President Barack Obama won reelection because he energized liberals and expanded the electorate by finding and turning out his base, especially black voters.
Nowhere was this more evident than in Ohio, where black turnout increased by four percentage points from 2008's historic turnout number. In turn, they gave Democrats a whopping seven-point partisan advantage at the polls on election day and provided Obama with his margin of victory in the crucial swing state.
In 2012, blacks made up 15% of Ohio's electorate, and Obama received 96% of their vote to Mitt Romney's 4%.
In 2008, black turnout made up 11% of Ohio's electorate, and Obama won blacks by 95 points (97%-2%) over John McCain.
In 2004, black voters accounted for 10% of the vote Ohio. John Kerry received 84% of the black vote, while George W. Bush received 16%, five points above Bush's national average among blacks.
These numbers show that Romney's team -- even as comparisons between 2012 and 2004 were incessantly made throughout the election cycle -- never learned the most valuable and simplest lesson from Bush's 2004 operation: in a so-called "base" election, the candidate who galvanizes and energizes his base the most wins.
African Americans are one of Democrats' most loyal voting blocs, and Obama's historic candidacy -- and reelection -- surely energized them.
Unlike the Republican establishment and Mitt Romney's campaign, Democrats did not alienate, demean, or make their base feel disrespected. Democrats cultivated their votes, which made it easier for the party to organize. Their base -- like African Americans did in Ohio -- often took it upon themselves to bring other Democrats to the polls.
Republicans, on the other hand, had to make up for a lack of enthusiasm for Romney's candidacy with technological gimmicks like the "Orca" application, which spectacularly failed on Election Day.
Blacks make up 12 percent of Ohio's population, a Resurgent Republic analysis noted, but represented a greater share of the electorate (15%). If blacks had only turned out in similar numbers as they did in 2008, when enthusiasm for Obama was already at astronomical levels, Romney would have won Ohio. He would have won Ohio comfortably if the numbers were in line with 2004's.
The analysis also showed that while Romney won the white vote in Ohio by 17 points (58% - 41%) and independents by 10 points (a net 18-point swing from Obama since 2008), the overwhelming turnout by blacks resulted in Democrats having a whopping 7-point advantage at the polls. In contrast, in 2004, Republicans had a five-point advantage in Ohio on Election Day.
As The New Republic observed:
In 2004, Kerry won the four counties corresponding to Ohio’s largest black population centers—Cleveland, Toledo, Columbus, and Cincinnati—by 16 points while losing the rest of the state by 11. In 2012, Obama won the four large, urban counties by 25 points while losing the rest of the state by 9.1 points.

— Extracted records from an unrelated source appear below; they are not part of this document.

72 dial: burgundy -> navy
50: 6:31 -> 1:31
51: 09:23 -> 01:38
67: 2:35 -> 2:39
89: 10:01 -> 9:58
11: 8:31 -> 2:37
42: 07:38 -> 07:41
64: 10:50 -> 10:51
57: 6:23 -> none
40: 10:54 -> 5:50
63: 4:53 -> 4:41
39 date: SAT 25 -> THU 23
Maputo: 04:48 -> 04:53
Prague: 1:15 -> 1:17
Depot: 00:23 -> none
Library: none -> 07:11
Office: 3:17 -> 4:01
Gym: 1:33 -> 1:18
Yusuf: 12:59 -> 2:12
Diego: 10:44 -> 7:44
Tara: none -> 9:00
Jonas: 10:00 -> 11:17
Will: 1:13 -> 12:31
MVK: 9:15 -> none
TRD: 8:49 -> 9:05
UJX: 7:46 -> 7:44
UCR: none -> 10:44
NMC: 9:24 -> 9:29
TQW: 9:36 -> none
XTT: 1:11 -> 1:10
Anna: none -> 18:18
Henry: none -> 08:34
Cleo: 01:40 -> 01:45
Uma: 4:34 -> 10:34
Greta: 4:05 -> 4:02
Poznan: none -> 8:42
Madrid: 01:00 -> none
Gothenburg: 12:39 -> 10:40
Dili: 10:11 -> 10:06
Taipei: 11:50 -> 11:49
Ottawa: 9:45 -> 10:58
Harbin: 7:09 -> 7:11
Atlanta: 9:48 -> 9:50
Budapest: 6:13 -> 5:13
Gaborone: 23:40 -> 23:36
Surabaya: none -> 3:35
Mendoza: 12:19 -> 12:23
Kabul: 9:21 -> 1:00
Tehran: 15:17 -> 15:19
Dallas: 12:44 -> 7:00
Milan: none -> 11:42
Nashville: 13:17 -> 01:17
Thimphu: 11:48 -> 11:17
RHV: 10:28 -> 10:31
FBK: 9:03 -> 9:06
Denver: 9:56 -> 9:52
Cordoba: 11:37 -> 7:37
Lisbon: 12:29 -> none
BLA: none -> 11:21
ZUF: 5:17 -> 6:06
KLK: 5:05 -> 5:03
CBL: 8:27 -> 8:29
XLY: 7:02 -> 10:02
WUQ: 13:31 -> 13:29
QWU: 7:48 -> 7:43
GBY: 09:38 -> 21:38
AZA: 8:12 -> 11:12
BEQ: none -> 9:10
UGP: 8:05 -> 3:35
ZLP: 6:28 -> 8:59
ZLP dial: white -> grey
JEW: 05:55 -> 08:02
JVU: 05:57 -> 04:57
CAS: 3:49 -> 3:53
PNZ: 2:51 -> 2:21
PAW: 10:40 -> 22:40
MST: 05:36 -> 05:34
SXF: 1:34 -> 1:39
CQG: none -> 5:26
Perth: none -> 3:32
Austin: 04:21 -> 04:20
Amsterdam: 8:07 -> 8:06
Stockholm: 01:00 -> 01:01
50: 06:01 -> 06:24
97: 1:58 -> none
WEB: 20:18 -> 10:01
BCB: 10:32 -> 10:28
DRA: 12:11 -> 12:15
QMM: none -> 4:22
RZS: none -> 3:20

In 2004, Bush energized the conservative base, especially evangelical voters. In Ohio, where there was a ballot initiative against gay marriage, even more of them were energized. Bush's socially conservative message on the stump also resonated with black voters in Ohio in 2004, many of whom were against gay marriage.
Bush in 2004 showed that it is easier in a base election to expand the electorate by turning out more of the party's natural voters -- conservatives. His campaign also proved that Republicans could win over minorities in crucial swing states like Ohio, without moderating or pandering, with conservative messages and policies.
These are lessons and principles Republicans should apply and reaffirm in the years ahead.